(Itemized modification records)

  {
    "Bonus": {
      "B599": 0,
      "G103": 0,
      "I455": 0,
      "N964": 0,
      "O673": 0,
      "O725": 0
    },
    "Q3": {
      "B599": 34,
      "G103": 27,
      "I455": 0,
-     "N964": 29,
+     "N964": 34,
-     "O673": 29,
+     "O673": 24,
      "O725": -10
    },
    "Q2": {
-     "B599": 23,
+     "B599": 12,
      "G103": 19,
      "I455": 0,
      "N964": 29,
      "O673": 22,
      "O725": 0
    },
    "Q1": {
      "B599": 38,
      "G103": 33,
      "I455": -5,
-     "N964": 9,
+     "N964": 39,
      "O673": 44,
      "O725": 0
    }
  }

What you are asked to do: Write out the records in full, exactly as they appear above.

Exercise solution:
  {
    "Bonus": {
      "B599": 0,
      "G103": 0,
      "I455": 0,
      "N964": 0,
      "O673": 0,
      "O725": 0
    },
    "Q3": {
      "B599": 34,
      "G103": 27,
      "I455": 0,
-     "N964": 29,
+     "N964": 34,
-     "O673": 29,
+     "O673": 24,
      "O725": -10
    },
    "Q2": {
-     "B599": 23,
+     "B599": 12,
      "G103": 19,
      "I455": 0,
      "N964": 29,
      "O673": 22,
      "O725": 0
    },
    "Q1": {
      "B599": 38,
      "G103": 33,
      "I455": -5,
-     "N964": 9,
+     "N964": 39,
      "O673": 44,
      "O725": 0
    }
  }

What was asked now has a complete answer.